What to produce> Among the entries that follow, some lines contain the word "into". Show all of them.

[[ Data for this exercise open ]]

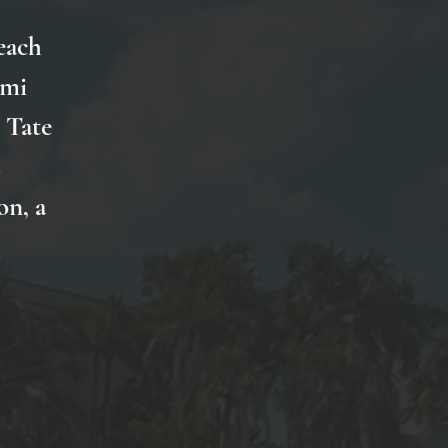
each
imi
 Tate
s
on, a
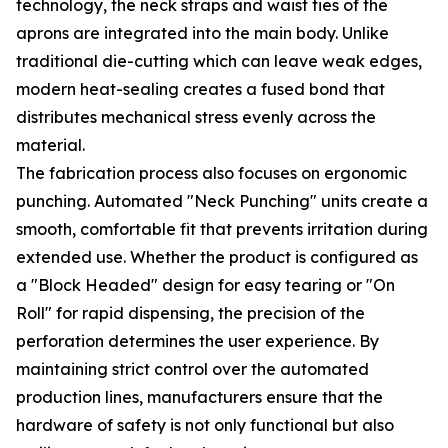
technology, the neck straps and waist ties of the
aprons are integrated into the main body. Unlike
traditional die-cutting which can leave weak edges,
modern heat-sealing creates a fused bond that
distributes mechanical stress evenly across the
material.
The fabrication process also focuses on ergonomic
punching. Automated "Neck Punching" units create a
smooth, comfortable fit that prevents irritation during
extended use. Whether the product is configured as
a "Block Headed" design for easy tearing or "On
Roll" for rapid dispensing, the precision of the
perforation determines the user experience. By
maintaining strict control over the automated
production lines, manufacturers ensure that the
hardware of safety is not only functional but also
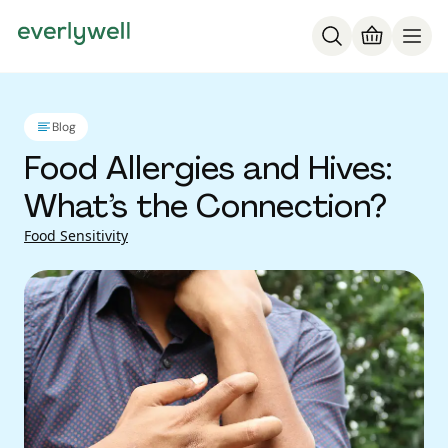
Blog
Food Allergies and Hives:
What’s the Connection?
Food Sensitivity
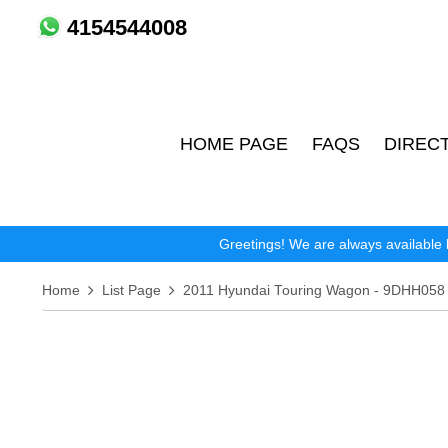
4154544008
HOME PAGE
FAQS
DIREC
Greetings! We are always available 
Home
List Page
2011 Hyundai Touring Wagon - 9DHH058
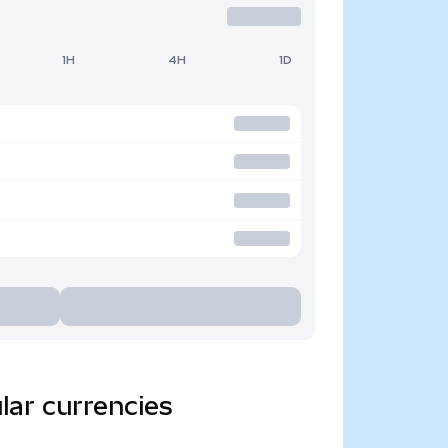
1H
4H
1D
lar currencies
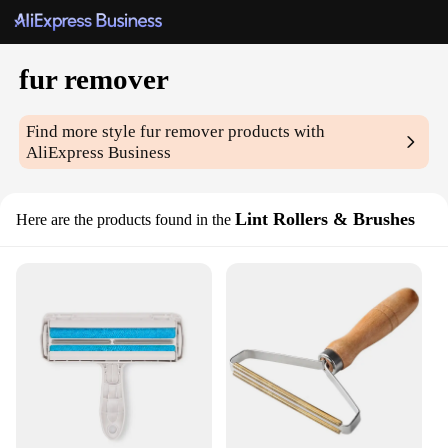
fur remover
Find more style
fur remover
products with
AliExpress Business
Lint Rollers & Brushes
Here are the products found in the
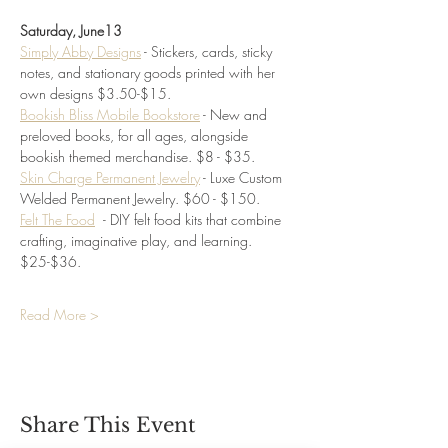
Saturday, June13
Simply Abby Designs
 - Stickers, cards, sticky 
notes, and stationary goods printed with her 
own designs $3.50-$15. 
Bookish Bliss Mobile Bookstore
 - New and 
preloved books, for all ages, alongside 
bookish themed merchandise. $8 - $35.
Skin Charge Permanent Jewelry
 - Luxe Custom 
Welded Permanent Jewelry. $60 - $150.
Felt The Food
- DIY felt food kits that combine 
crafting, imaginative play, and learning.
$25-$36.
Read More >
Share This Event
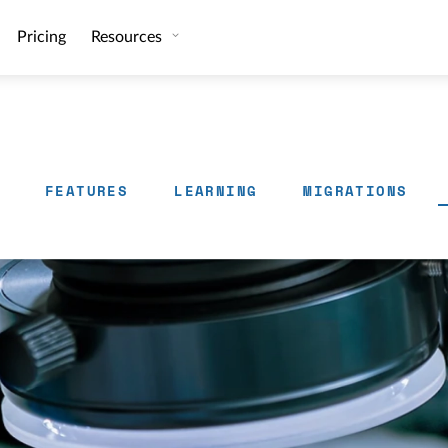
Pricing
Resources
FEATURES
LEARNING
MIGRATIONS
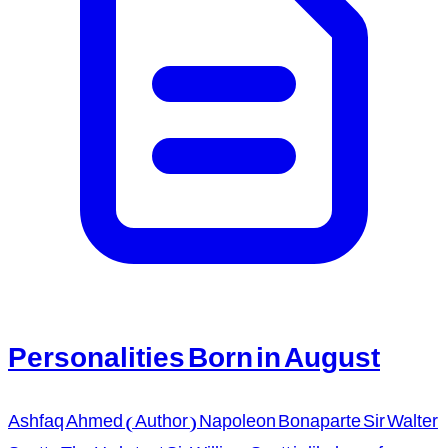
Personalities Born in August
Ashfaq Ahmed (Author) Napoleon Bonaparte Sir Walter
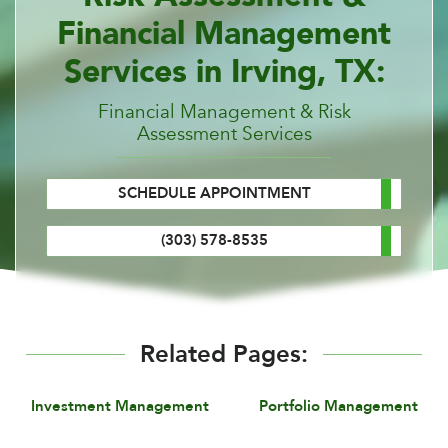
Financial Management
Services in Irving, TX:
Financial Management & Risk
Assessment Services
SCHEDULE APPOINTMENT
(303) 578-8535
Related Pages:
Investment Management
Portfolio Management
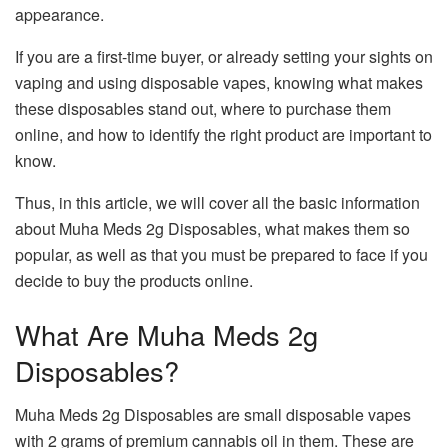
appearance.
If you are a first-time buyer, or already setting your sights on
vaping and using disposable vapes, knowing what makes
these disposables stand out, where to purchase them
online, and how to identify the right product are important to
know.
Thus, in this article, we will cover all the basic information
about Muha Meds 2g Disposables, what makes them so
popular, as well as that you must be prepared to face if you
decide to buy the products online.
What Are Muha Meds 2g
Disposables?
Muha Meds 2g Disposables are small disposable vapes
with 2 grams of premium cannabis oil in them. These are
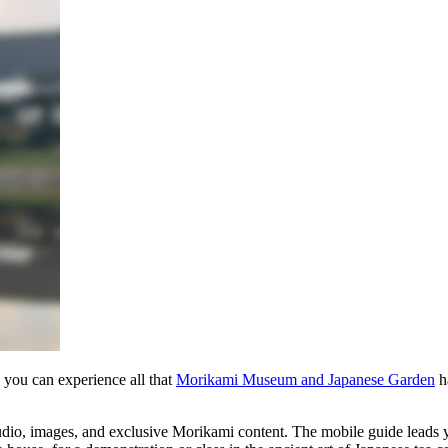
w you can experience all that
Morikami Museum and Japanese Garden
ha
audio, images, and exclusive Morikami content. The mobile guide leads 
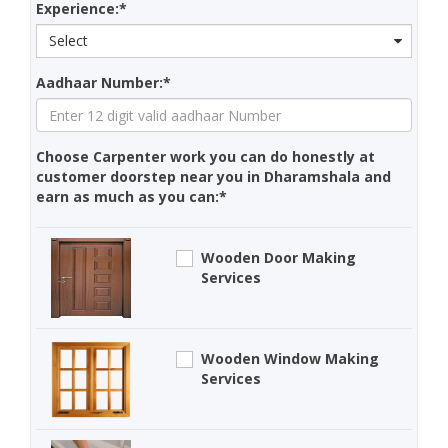
Experience:*
Select
Aadhaar Number:*
Choose Carpenter work you can do honestly at
customer doorstep near you in Dharamshala and
earn as much as you can:*
Wooden Door Making
Services
Wooden Window Making
Services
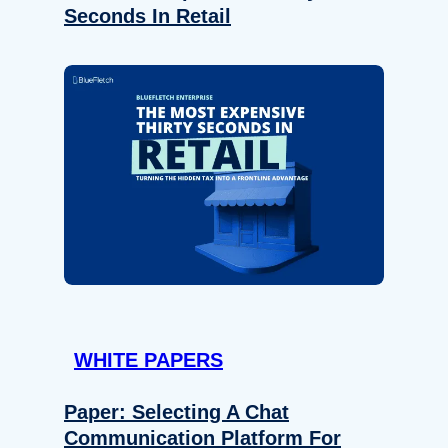
Seconds In Retail
WHITE PAPERS
Paper: Selecting A Chat
Communication Platform For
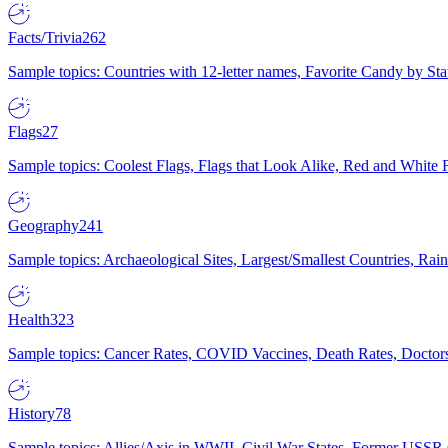
Facts/Trivia
262
Sample topics: Countries with 12-letter names, Favorite Candy by St
Flags
27
Sample topics: Coolest Flags, Flags that Look Alike, Red and White F
Geography
241
Sample topics: Archaeological Sites, Largest/Smallest Countries, Rain
Health
323
Sample topics: Cancer Rates, COVID Vaccines, Death Rates, Doctors
History
78
Sample topics: Allies/Axis in WWII, Civil War States, Former USSR 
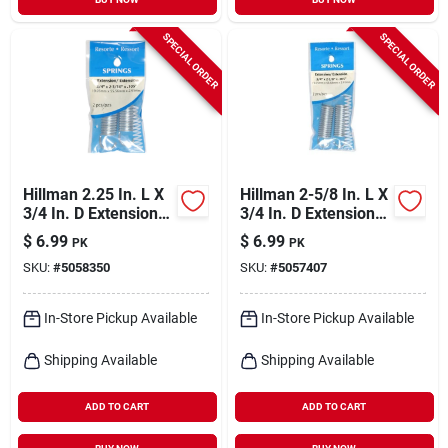
SPECIAL ORDER
SPECIAL ORDER
Hillman 2.25 In. L X
Hillman 2-5/8 In. L X
3/4 In. D Extension
3/4 In. D Extension
Spring 2 Pk
Spring 2 Pk
$
6.99
$
6.99
PK
PK
SKU:
#
5058350
SKU:
#
5057407
In-Store Pickup Available
In-Store Pickup Available
Shipping Available
Shipping Available
ADD TO CART
ADD TO CART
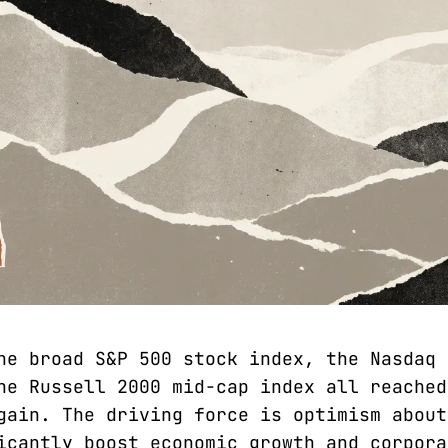
he broad S&P 500 stock index, the Nasdaq 
he Russell 2000 mid-cap index all reached
gain. The driving force is optimism about
icantly boost economic growth and corpora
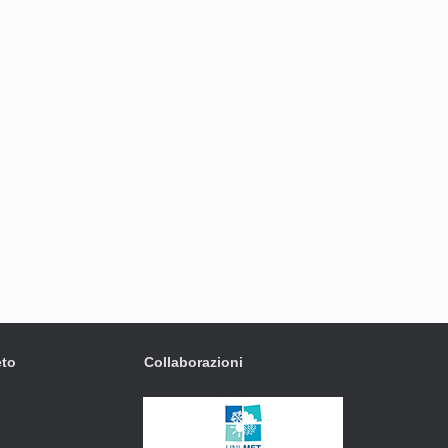
eto
Collaborazioni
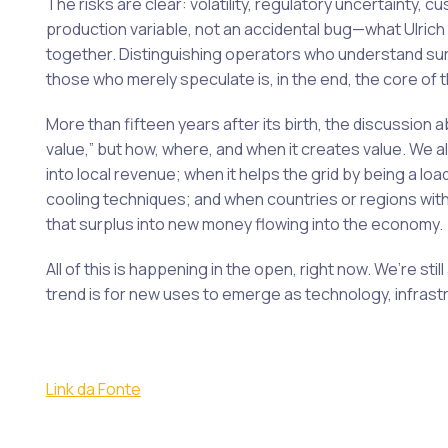
The risks are clear: volatility, regulatory uncertainty, 
production variable, not an accidental bug—what Ulric
together. Distinguishing operators who understand sur
those who merely speculate is, in the end, the core of 
More than fifteen years after its birth, the discussion a
value,” but how, where, and when it creates value. We 
into local revenue; when it helps the grid by being a lo
cooling techniques; and when countries or regions wit
that surplus into new money flowing into the economy.
All of this is happening in the open, right now. We’re stil
trend is for new uses to emerge as technology, infrast
Link da Fonte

[[ Data for this exercise closed ]]

Response to this exercise>
aprons are integrated into the main body. Unlike
into local revenue; when it helps the grid by being a lo
that surplus into new money flowing into the economy.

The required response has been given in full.